(TEXTO DEL DOCUMENTO):
::::::::

Estaba con una amiga muy querida y de muchos años, en una situación que requería la solventásemos de inmediato. Ella propone digamos una mentira y yo con toda naturalidad le contesto que yo hace mucho tiempo que no digo mentiras… y ella se echó a reír como si yo hubiese dicho algo gracioso. Hay otras salidas más valientes.
A todo el mundo por lo visto le parece normal mentir pero les molesta e indigna que a ellos les mientan. Al consultorio vino una mujer con su hijo de 15 años quejándose a los gritos de que su hijo le mentía compulsivamente, que no podía confiar en él en absoluto, que qué podía hacer.
El caso es que ella, en una visita previa que habíamos mantenido las dos, me había contado que a veces mentía al muchacho para asustarlo y así conseguir le obedeciese. Pero no, las personas que tienen pobre escucha, no les puedes hacer ver las verdades.

::::::::

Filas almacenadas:
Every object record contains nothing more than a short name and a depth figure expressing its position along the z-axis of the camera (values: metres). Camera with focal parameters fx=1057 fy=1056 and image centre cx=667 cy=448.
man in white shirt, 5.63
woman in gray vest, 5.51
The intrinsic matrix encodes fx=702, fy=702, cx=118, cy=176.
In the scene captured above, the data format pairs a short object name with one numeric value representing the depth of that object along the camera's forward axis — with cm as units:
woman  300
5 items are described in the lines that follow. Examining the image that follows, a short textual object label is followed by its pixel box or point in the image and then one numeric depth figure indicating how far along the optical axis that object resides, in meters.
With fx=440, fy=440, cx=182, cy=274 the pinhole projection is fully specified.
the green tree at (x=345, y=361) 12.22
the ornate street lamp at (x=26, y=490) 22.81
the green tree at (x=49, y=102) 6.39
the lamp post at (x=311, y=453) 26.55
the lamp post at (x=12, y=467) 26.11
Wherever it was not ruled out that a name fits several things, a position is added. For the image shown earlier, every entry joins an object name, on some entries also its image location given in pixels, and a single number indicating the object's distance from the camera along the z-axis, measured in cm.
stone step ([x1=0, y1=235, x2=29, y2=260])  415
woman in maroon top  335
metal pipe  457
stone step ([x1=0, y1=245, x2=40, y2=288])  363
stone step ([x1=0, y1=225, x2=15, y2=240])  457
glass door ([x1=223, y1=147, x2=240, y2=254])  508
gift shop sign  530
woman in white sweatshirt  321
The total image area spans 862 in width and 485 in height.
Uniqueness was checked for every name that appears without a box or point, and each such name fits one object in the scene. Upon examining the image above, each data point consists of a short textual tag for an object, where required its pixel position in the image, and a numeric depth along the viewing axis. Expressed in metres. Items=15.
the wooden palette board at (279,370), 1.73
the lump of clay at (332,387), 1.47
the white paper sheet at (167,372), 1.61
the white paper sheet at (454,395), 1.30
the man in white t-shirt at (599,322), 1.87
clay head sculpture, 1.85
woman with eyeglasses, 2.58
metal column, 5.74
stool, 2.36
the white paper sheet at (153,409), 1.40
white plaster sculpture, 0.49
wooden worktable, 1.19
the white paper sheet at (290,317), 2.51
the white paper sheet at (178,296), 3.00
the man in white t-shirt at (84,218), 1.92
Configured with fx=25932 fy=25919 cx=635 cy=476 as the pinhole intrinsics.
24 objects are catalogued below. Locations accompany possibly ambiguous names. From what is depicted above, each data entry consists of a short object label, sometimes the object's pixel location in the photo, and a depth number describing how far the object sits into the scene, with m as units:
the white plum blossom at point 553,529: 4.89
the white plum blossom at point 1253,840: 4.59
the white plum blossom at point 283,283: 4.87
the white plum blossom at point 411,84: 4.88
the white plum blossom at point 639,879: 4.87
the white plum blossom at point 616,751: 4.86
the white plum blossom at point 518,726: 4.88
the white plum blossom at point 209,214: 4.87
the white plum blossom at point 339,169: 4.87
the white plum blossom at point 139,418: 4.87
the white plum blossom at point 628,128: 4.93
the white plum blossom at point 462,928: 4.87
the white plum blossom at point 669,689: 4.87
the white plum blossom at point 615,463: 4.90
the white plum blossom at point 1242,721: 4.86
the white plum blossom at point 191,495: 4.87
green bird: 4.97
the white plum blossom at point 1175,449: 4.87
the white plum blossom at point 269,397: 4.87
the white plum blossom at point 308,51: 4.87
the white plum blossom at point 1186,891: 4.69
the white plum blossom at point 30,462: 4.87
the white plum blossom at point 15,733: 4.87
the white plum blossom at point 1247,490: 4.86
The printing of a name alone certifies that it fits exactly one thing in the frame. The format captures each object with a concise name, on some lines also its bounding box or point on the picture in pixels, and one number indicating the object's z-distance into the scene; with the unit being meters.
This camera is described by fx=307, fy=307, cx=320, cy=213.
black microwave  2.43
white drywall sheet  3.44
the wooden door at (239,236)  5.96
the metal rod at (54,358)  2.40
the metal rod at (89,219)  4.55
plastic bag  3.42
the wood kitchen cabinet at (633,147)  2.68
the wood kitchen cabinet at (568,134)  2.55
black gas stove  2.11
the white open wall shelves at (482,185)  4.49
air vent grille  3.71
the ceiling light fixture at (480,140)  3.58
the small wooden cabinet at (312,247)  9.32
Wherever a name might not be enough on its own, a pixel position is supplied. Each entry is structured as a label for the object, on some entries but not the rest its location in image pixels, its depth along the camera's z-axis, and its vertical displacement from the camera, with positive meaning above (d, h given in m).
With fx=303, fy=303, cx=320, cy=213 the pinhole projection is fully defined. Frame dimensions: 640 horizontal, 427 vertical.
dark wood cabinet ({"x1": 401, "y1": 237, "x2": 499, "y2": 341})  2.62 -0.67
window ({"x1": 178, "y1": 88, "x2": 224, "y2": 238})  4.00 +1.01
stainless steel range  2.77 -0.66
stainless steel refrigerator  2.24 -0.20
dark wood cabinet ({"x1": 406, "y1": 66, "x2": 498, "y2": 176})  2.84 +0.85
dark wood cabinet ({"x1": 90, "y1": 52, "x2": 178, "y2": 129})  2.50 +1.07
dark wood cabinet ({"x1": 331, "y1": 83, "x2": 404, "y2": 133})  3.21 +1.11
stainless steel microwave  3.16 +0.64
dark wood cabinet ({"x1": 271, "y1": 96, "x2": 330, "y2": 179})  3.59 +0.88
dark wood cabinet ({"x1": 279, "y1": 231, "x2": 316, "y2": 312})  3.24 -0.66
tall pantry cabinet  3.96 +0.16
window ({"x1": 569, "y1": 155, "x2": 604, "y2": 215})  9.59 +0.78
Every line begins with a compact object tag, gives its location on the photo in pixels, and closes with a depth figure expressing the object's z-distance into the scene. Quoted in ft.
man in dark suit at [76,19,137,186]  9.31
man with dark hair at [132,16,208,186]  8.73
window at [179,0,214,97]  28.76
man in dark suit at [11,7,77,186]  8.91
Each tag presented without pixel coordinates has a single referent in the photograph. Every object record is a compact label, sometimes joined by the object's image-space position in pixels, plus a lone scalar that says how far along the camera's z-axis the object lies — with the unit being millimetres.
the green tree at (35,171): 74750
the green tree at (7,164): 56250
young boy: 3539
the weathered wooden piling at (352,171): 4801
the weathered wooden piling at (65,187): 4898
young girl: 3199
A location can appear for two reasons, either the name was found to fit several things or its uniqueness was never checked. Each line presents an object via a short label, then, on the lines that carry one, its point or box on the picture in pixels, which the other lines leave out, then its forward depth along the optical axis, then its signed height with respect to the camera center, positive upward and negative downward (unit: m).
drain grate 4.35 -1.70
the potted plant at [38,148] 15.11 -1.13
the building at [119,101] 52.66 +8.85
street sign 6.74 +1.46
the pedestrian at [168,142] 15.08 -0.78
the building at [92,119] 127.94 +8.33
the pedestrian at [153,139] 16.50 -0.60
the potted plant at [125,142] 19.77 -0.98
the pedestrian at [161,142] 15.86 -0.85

::::::::

(TAREAS PROPUESTAS):
(1) En el texto sobre la mentira, ¿qué edad tenía el hijo de la mujer que acudió al consultorio?
(2) Retoma el texto sobre la mentira a partir de su última oración.

(RESPUESTAS NUMERADAS):
(1) Tenía 15 años.

(2)
Yo me di cuenta del daño que se hace uno mismo al mentir, aunque la mentira fuese «piadosa» o «blanca»… Cada mentira es una mancha negra y pegajosa en el corazón. Inclusive las mentiras que uno se dice a sí mismo, por supuesto. Las mentiras densifican nuestra mente. Nos esclavizan y nos roban energía.
Yo os animo a hacer la prueba de estar una semana sin decir una mentira. Observaros. Ni tan siquiera cuando os llaman por teléfono para venderos algo; decid la verdad, sin perder la amabilidad. «No estoy interesada, gracias» -y cuelgas- porque son insistentes.
Os sorprenderéis.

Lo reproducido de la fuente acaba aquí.